With the latest surge of news reports proclaiming that ex-Formula One player Michael Schumacher has passed away, wife Corinna Schumacher has reportedly expressed her worries over such erroneous information.
Corinna is troubled by the false stories about her spouse’s health condition, which have been making the rounds online.
The death hoax phenomenon among celebrities has been widespread over the past months, and Corinna is unhappy that her husband became a victim of such.
The spotlight has always been on Schumacher since he suffered a major injury after his ski accident at the Alps. The ex-F1 champ had gone through two critical brain surgeries and remained in France as he was eventually placed on a medically-induced coma.
In due course, he was brought and admitted to the Lausanne hospital before moving to his Switzerland home.
There have been few updates since Schumacher’s accident in December of 2013. According to The Mirror, such lack of information has resulted to an outcry for more information as well as a multi-million dollar lawsuit.
Last month, the Schumacher family and their legal advisers were obliged to disclose details about Michael, stating that he remains incapable of walking, whether he assisted or not.
The former racing champion’s family lawyer, Felix Damm, released an official statement about his recovery, slamming false reports claiming that his client can already walk.
"I told the court on Friday that the alleged claim that Michael Schumacher can walk again is false and simply not true,” Damm said. “Michael cannot even stand with the help of his special therapists. I cannot make any other comments about Michael's health condition."
Damm previously disclosed these information at a German court when the Schumacher's lawsuit against the Die Bunte, a German magazine, was being discussed.
The news outlet published untruthful details in one of their stories in December of 2015, claiming that Schumacher is already recovering at a pace faster than is expected of him and that he is able to take small steps when assisted.
These claims were immediately debunked by the racer’s longtime manager Sabine Kehm, who confirmed that such reports were false and irresponsible, only giving rise to false hopes among everyone involved, New York Daily News reported.
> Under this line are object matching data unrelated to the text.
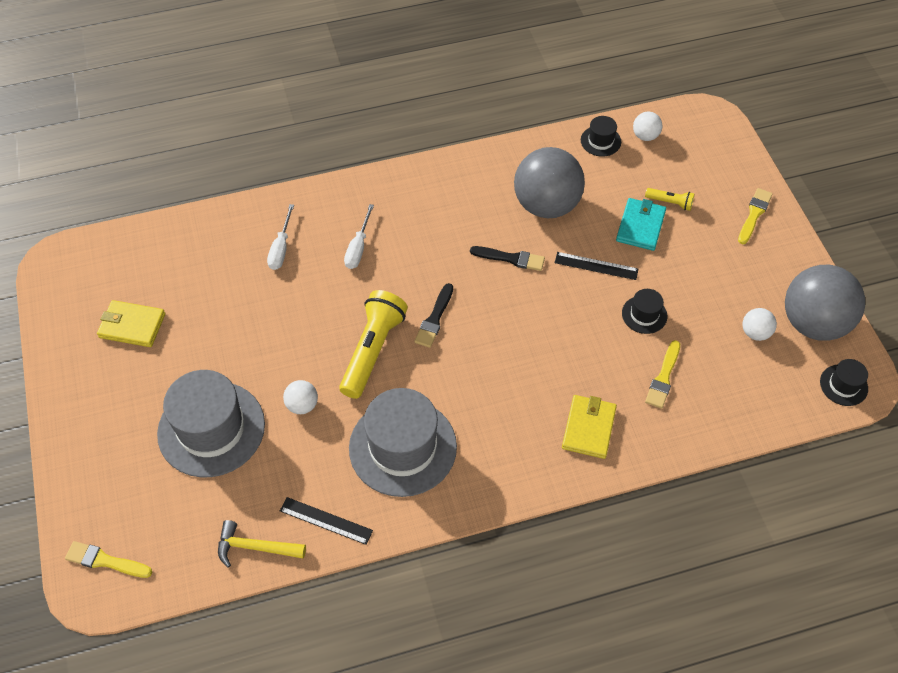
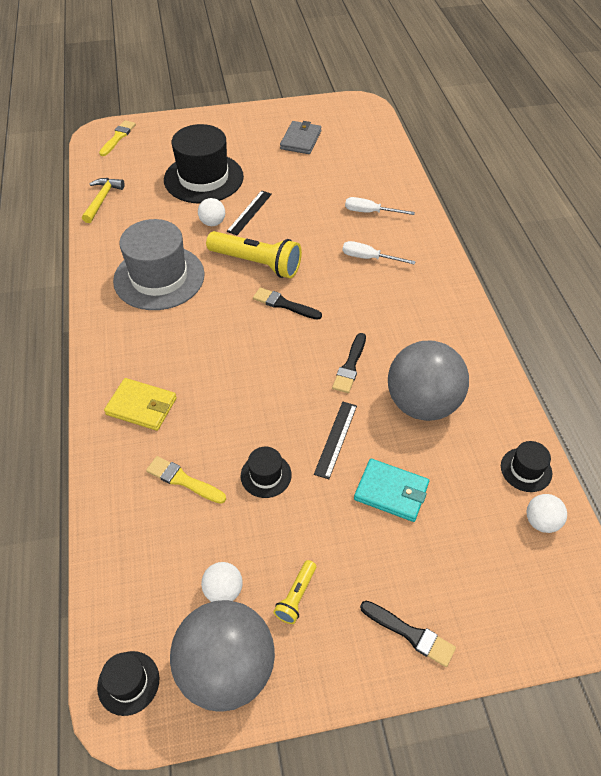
camera: 95 degrees right, 5 degrees down
yellow wallet [97,300,165,347] -> grey wallet [280,121,321,154]
grey hat [157,370,265,477] -> black hat [164,124,244,204]
black ruler [280,497,373,545] -> black ruler moved to [227,190,272,235]
yellow flashlight [645,188,695,211] -> yellow flashlight moved to [273,560,316,624]
yellow brush [738,188,773,244] -> black brush [360,601,456,667]

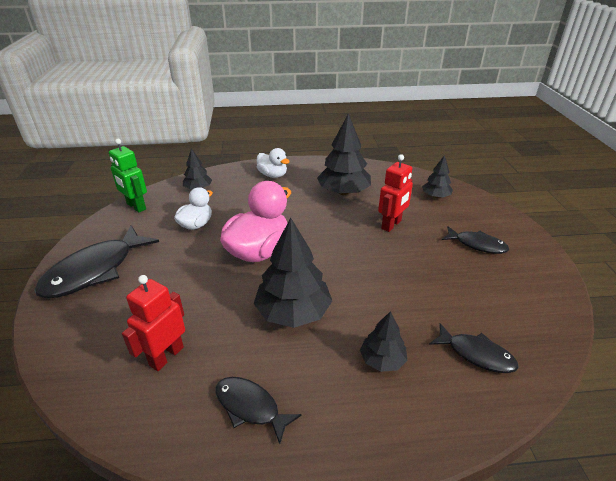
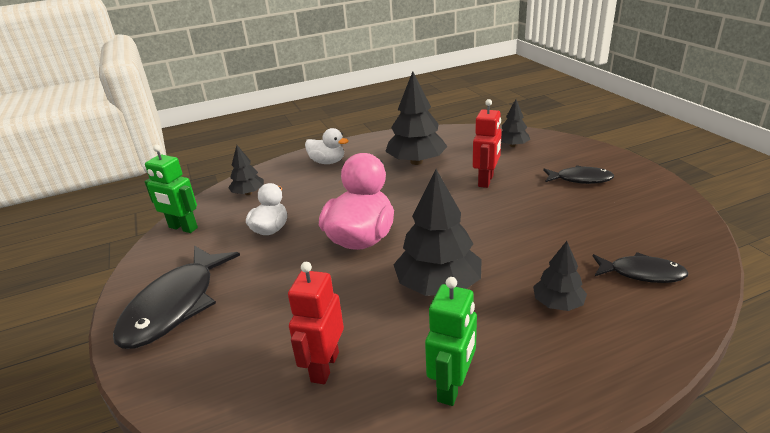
camera: 15 degrees left, 5 degrees down
black fish [216,377,302,444] -> green robot [425,277,477,406]

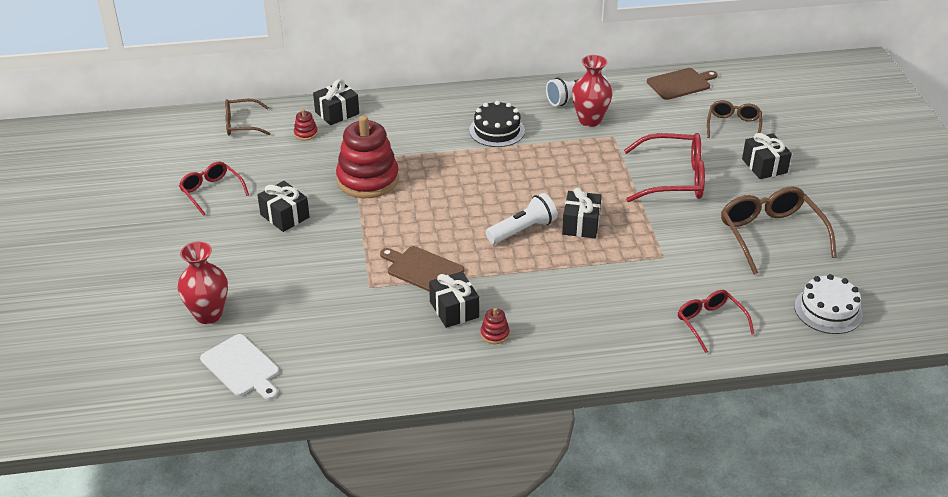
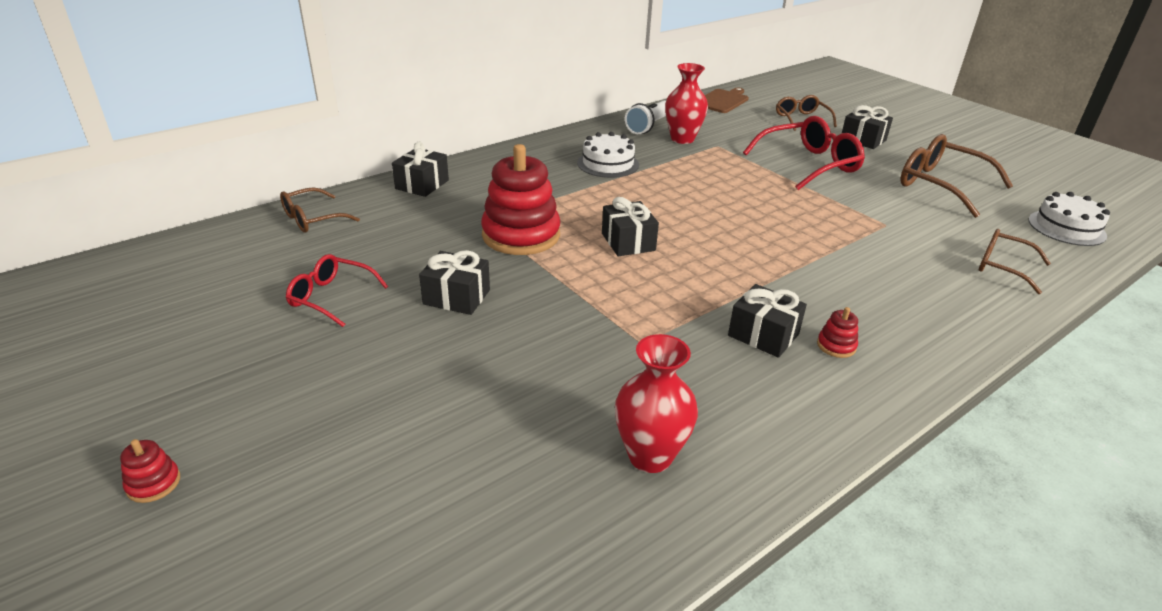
camera: 30 degrees left, 5 degrees down
red vase [178,242,228,324] -> red vase moved to [615,334,698,473]
white cutting board [200,334,279,400] -> none
red stacking toy [294,109,318,140] -> red stacking toy moved to [120,439,180,503]
brown cutting board [380,246,464,292] -> none
black cake [469,101,525,147] -> white cake [577,132,639,178]
white flashlight [486,193,557,244] -> none
black gift [562,188,602,238] -> black gift moved to [602,197,659,256]
red glasses [678,290,755,353] -> brown glasses [979,229,1051,294]

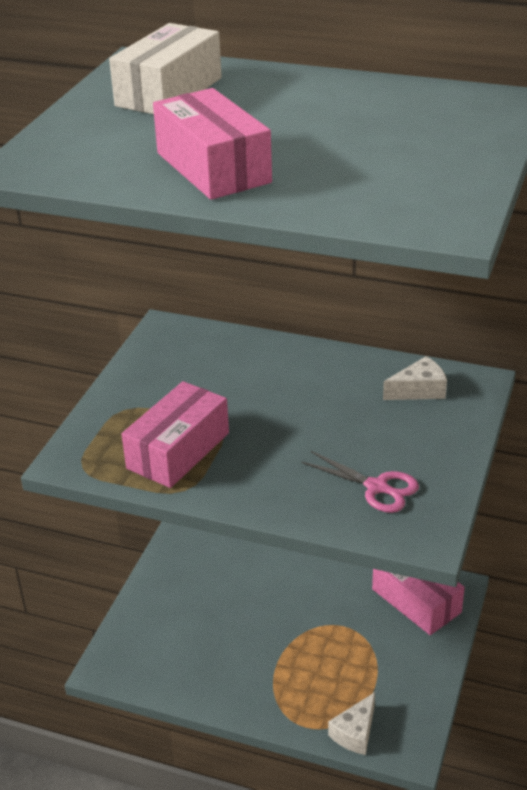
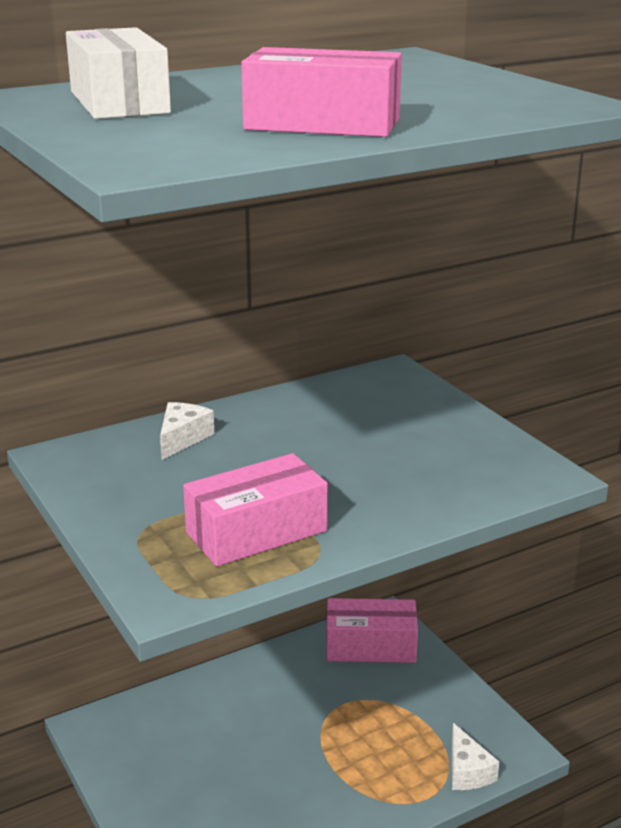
camera: 50 degrees left, 10 degrees down
pink box [122,381,229,488] -> pink box turned 75 degrees clockwise [183,453,328,566]
pink scissors [301,451,419,513] -> none
white cheese [383,356,447,400] -> white cheese moved to [160,402,215,460]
“Speculation is irresponsible, because given the seriousness of his injuries, his privacy is very important,” Kehm said, contradicting the story. “Unfortunately, (Die Bunte) also gave false hopes to many involved people.”
Schumacher’s family then decided to take legal action against the magazine for publishing false details and for meddling with their private matters. The final outcome is expected to be disclosed this month.
According to The Telegraph, the Schumacher family is asking €40,000-€100,000 for the incursion of the German racer’s privacy.